In the field of oil and gas, Russia's main exports to the EU, Mr Putin argued that the co-operation needs to be de-politicised and have European and Russian firms working together "from exploration and exploitation of energy resources all the way to the delivery to consumers."

"Politicisation" of Russia's energy exports has however so far been the trademark of Mr Putin's leadership, first as president and now as premier of his country. The former KGB officer famously wrote his PhD on how a state should make best use of its natural resources, although the paper was later on proved to have partly plagiarised US academics. He has been constantly criticised for sanctioning pro-democratic changes in countries such as Georgia and Ukraine with pricing disputes and even cut offs, while awarding more favourable regimes with lucrative gas deals.

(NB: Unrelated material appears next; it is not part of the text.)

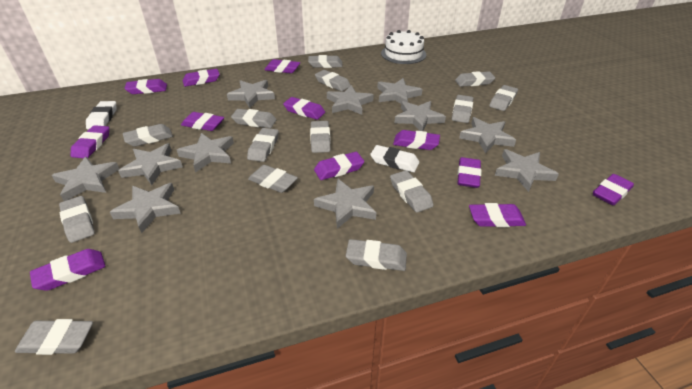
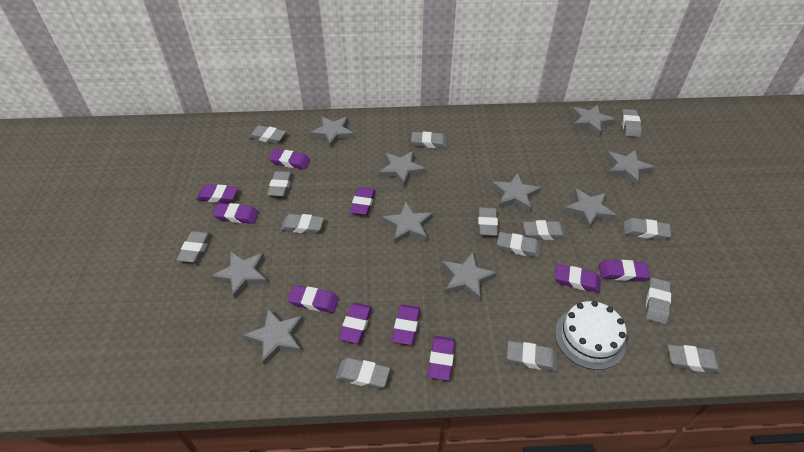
grey star: 11 -> 10
purple eraser: 12 -> 10
white eraser: 2 -> 0

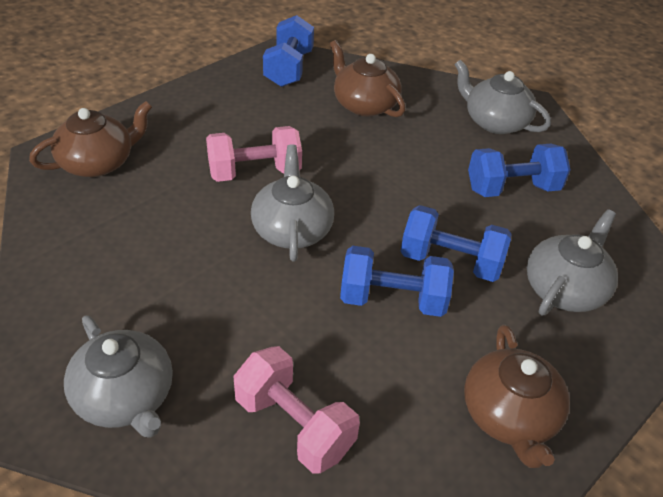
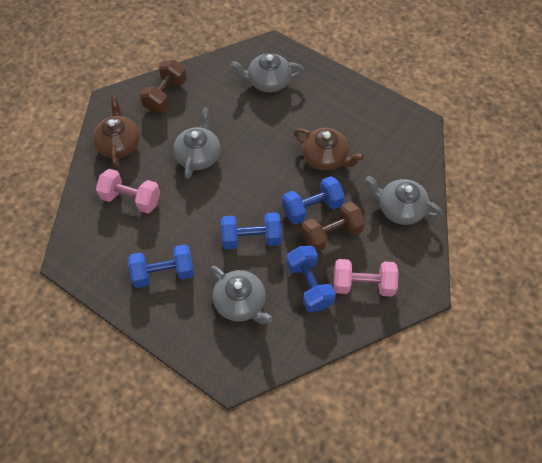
brown dumbbell: 0 -> 2
brown teapot: 3 -> 2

In one such incident, back in January 2009, EU member states Bulgaria and Slovakia were left in the cold after Gazprom turned the tap off to Ukraine, then led by the "Orange Revolution" leader Viktor Yushchenko. A more Russia-friendly regime change in Kiev has since sealed a 20-year gas deal at favourable prices in return for an extension of Russia's naval presence in a Ukrainian port.

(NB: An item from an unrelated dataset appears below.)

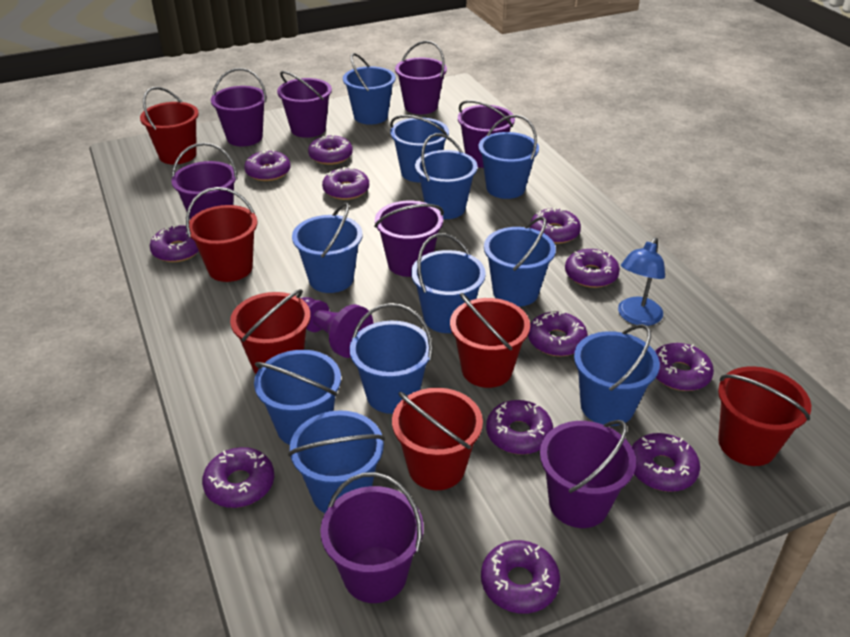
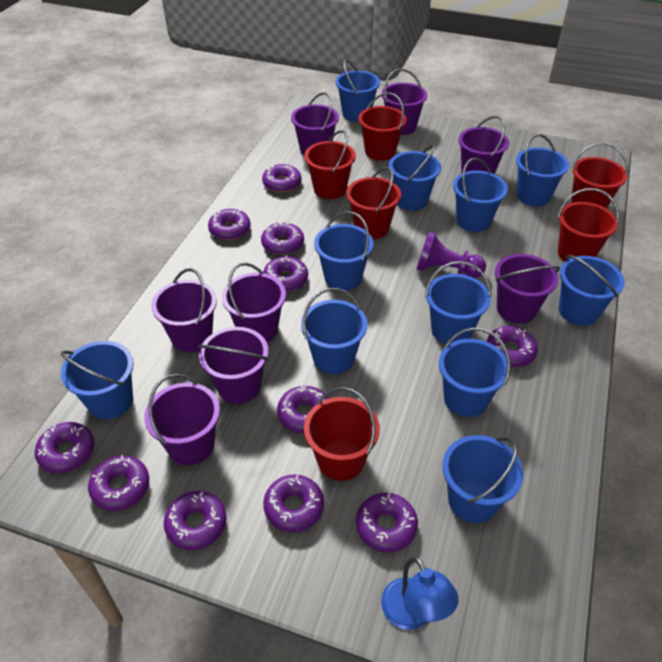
purple donut: 12 -> 11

Speaking at a press conference in Berlin on Thursday, German Chancellor Angela Merkel said she had to "pour some cold water" on the ideas floated by Mr Putin.

"Of course we support the idea of a free trade zone between the EU and Russia but I have to pour a bit of cold water on it," she said.

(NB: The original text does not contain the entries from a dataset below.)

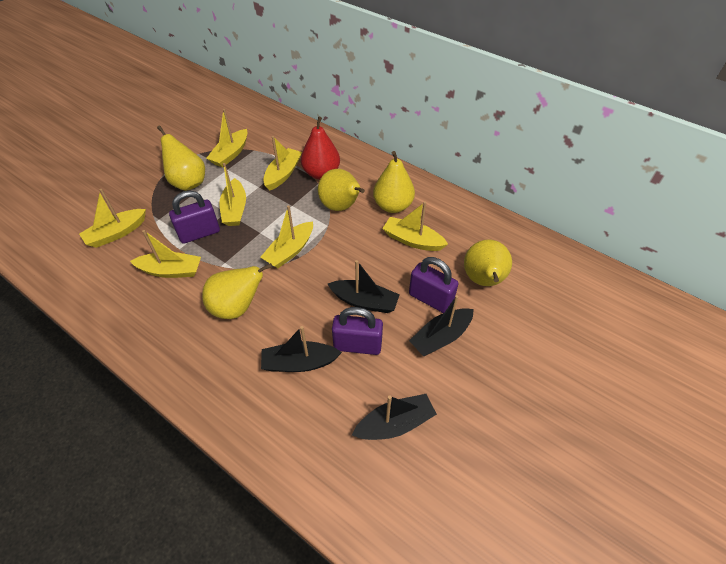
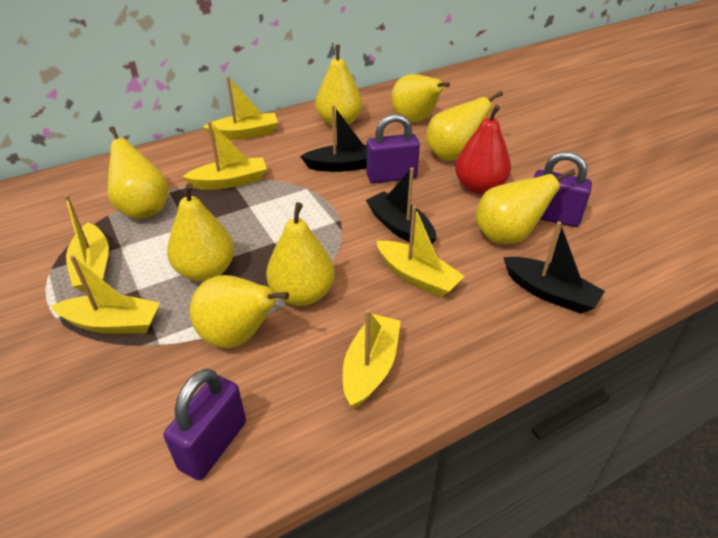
black boat: 4 -> 3
yellow boat: 7 -> 6
yellow pear: 5 -> 8

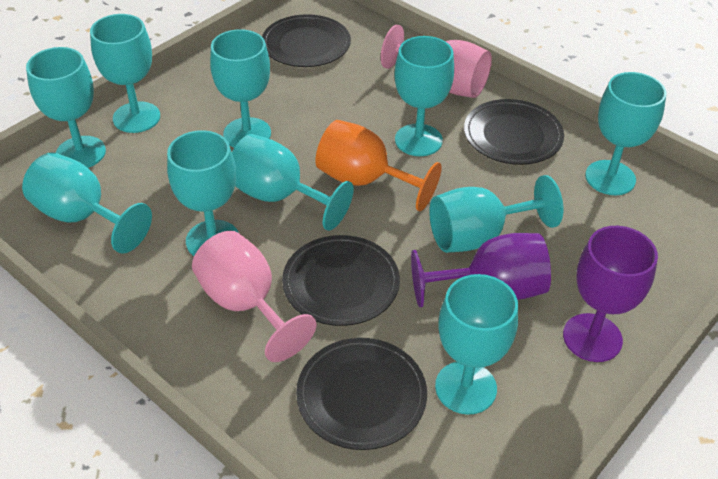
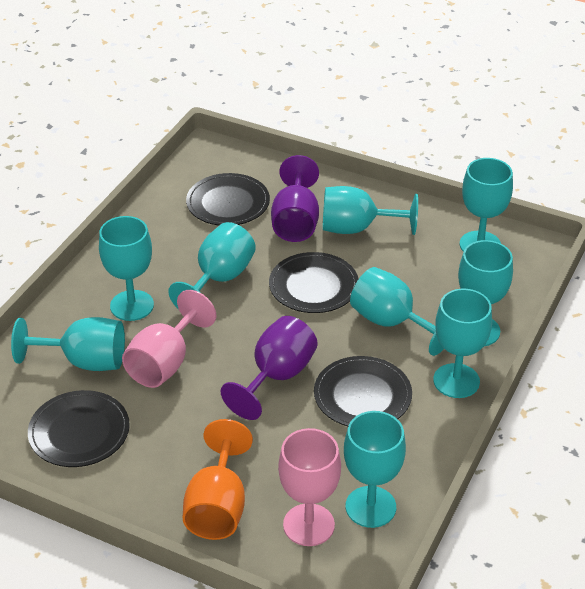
turquoise goblet: 10 -> 9

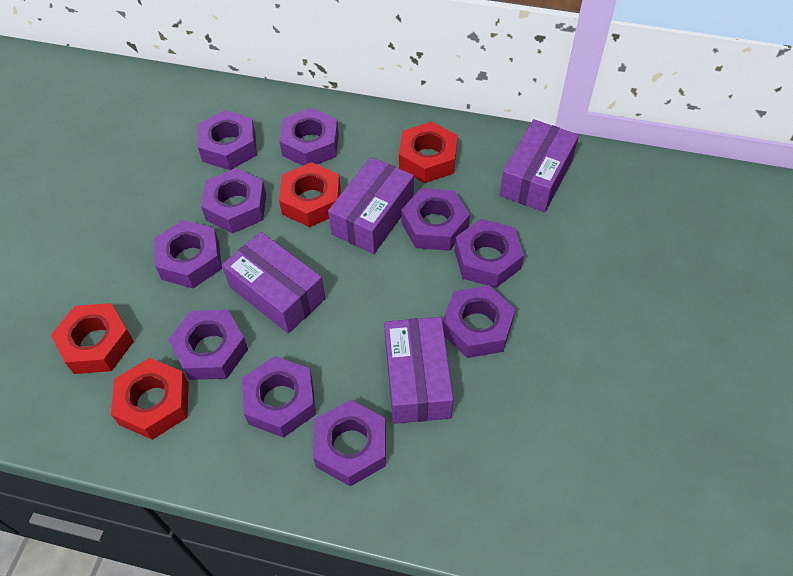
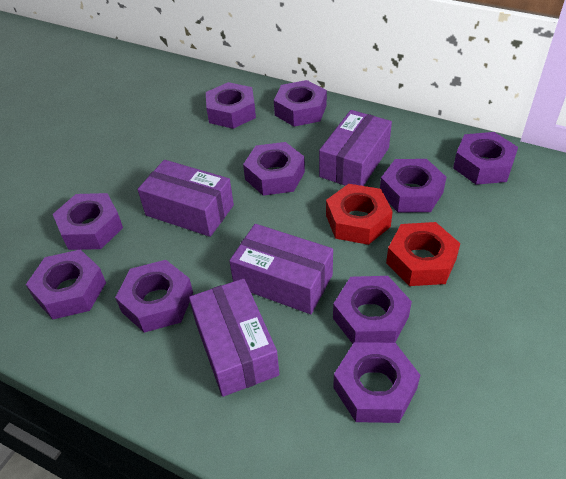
red nut: 4 -> 2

"The steps that Russia has taken recently do not point in that direction," Ms Merkel added, in reference to plans championed by Mr Putin on withdrawing Russia's bid to join the World Trade Organisation and establish a customs union with Kazakhstan and Belarus instead.

The customs union came into force in July, but later on, Russian President Dmitry Medvedev said it is not really working and has re-energised the WTO bid.

On Wednesday in Brussels, for instance, Russian negotiators agreed to phase out its tarriffs on raw materials such as timber, thus allowing the EU to lift its objections to the WTO bid. The move followed a similar endorsement from Washington, in September this year.